Open RuiGangzai opened 2 years ago
Hi @RuiGangzai ,
Those are both great questions that I don't have complete answers for. However here was my experience from playing around with deep Koopman.
For a new system, how to design the weight of each item in the loss function?
Indeed this is tricky, and usually, I found weighting the auto-encoder loss higher than the Koopman loss component was important. But this is entirely empirical. What really matters is controlling the number of time-steps you predict in a single loss (so how many Koopman matrix multiplications you apply). I found that you always want to start with just 1-2 steps and maybe slowly increase the number of steps as the model learns.
In addition, how to design the number of hidden layers and the number of neurons?

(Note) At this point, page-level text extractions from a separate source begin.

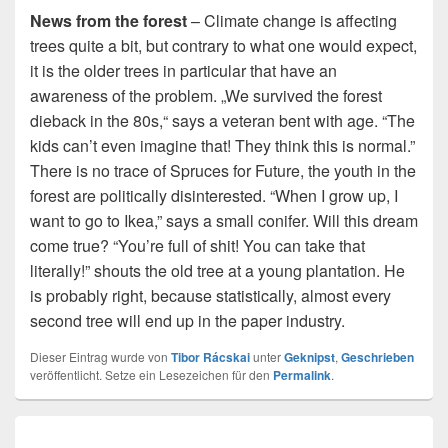
News from the forest
– Climate change is affecting
trees quite a bit, but contrary to what one would expect,
it is the older trees in particular that have an
awareness of the problem. „We survived the forest
dieback in the 80s,“ says a veteran bent with age. “The
kids can’t even imagine that! They think this is normal.”
There is no trace of Spruces for Future, the youth in the
forest are politically disinterested. “When I grow up, I
want to go to Ikea,” says a small conifer. Will this dream
come true? “You’re full of shit! You can take that
literally!” shouts the old tree at a young plantation. He
is probably right, because statistically, almost every
second tree will end up in the paper industry.
Dieser Eintrag wurde von
Tibor Rácskai
unter
Geknipst
,
Geschrieben
veröffentlicht. Setze ein Lesezeichen für den
Permalink
.
Beitragsnavigation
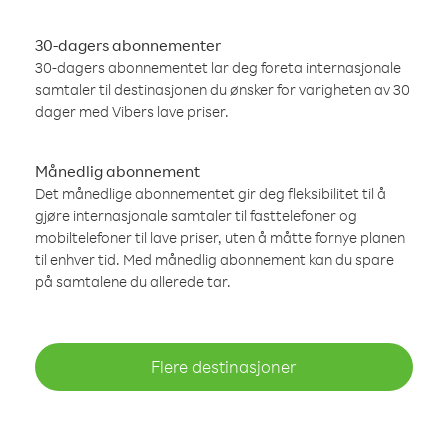
30-dagers abonnementer
30-dagers abonnementet lar deg foreta internasjonale
samtaler til destinasjonen du ønsker for varigheten av 30
dager med Vibers lave priser.
Månedlig abonnement
Det månedlige abonnementet gir deg fleksibilitet til å
gjøre internasjonale samtaler til fasttelefoner og
mobiltelefoner til lave priser, uten å måtte fornye planen
til enhver tid. Med månedlig abonnement kan du spare
på samtalene du allerede tar.
Flere destinasjoner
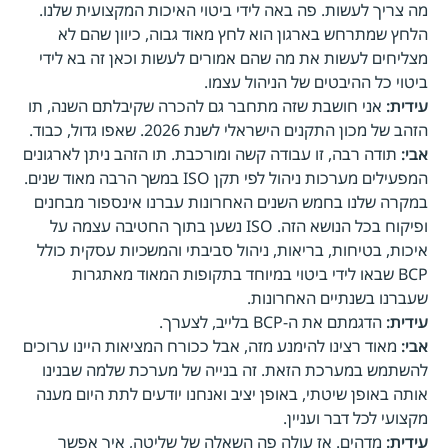
מה צריך לעשות. פה באה לידי ביטוי האיכות המקצועית שלנו.
הלחץ שמתרחש בארגון הוא לחץ מאוד גבוה, כיוון שהם לא
מצליחים לעשות את מה שהם אמורים לעשות וכאן זה בא לידי
ביטוי כל ההיבטים של הניהול עצמו.
עידית:
אני חושבת שזה מתחבר גם להכרה שקיבלתם השנה, תו
הזהב של מכון התקנים הישראלי לשנת 2026. שאפו גדול, כבוד.
אבי:
תודה רבה, זו עבודה קשה ומורכבת. תו הזהב ניתן לארגונים
המפעילים מערכות ניהול לפי תקן ISO במשך הרבה מאוד שנים.
במקרה שלנו בחמש השנים האחרונות עברנו אינספור מבחנים
ופיקוח בכל הנושא הזה. ISO נשען בתוך החטיבה עצמה על
איכות, בטיחות, בריאות, ניהול סביבתי והמשכיות עסקית כולל
BCP שבאו לידי ביטוי במיוחד בתקופות המאוד מאתגרות
שעברנו בשנתיים האחרונות.
עידית:
הדגמתם את ה-BCP בלייב, לצערך.
אבי:
מאוד רצינו להימנע מזה, אבל ככורח המציאות היינו ערוכים
להשתמש במערכת הזאת. זה בנייה של מערכת שלמה שבנינו
אותה באופן שיטתי, באופן יציב ואנחנו יודעים לתת היום מענה
מקצועי לכל דבר ועניין.
עידית:
מדהים. אז עולה פה השאלה של שליטה, איך אפשר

Not too much thought went into this for this work. Basically just running the model and testing a few different configurations to see what works best. Ideally, you can just specify a large enough network that is somewhat over-parameterized and the optimization will produce something that works. For example, I may just randomly start with a 4-layer model with 256 neuron layers because these are just nice numbers that work on the hardware I am training on. At the end of the day, this is a problem that all DL practitioners need to make a judgment call for any problem.
Hi @NickGeneva , How to calculate the eigenfunctions of Koopman operator according to the eigenvector of Koopman operator? From viz(.py), my understanding from the code is :g(x)*eigenvector of Koopman operator -> eigenfunctions of Koopman operator -> the amplitude and phase angle Looking forward to your answer, thank you!!
Hi @RuiGangzai
Sorry for the late response. When I was working on this I found that this form seemed to work better for the system in the blog but this doesn't necessarily extrapolate to other systems. I would suggest starting with a fully parameterized matrix and then slowly adding constraints to it empirically. This could be a block diagonal form, symmetric properties, etc. Typically I have found a fully Koopman matrix tends to overfit, finding high-frequency modes.
In my more recent paper, on page 10, there's some references to different deep Koopman work with different biases on the Koopman matrix.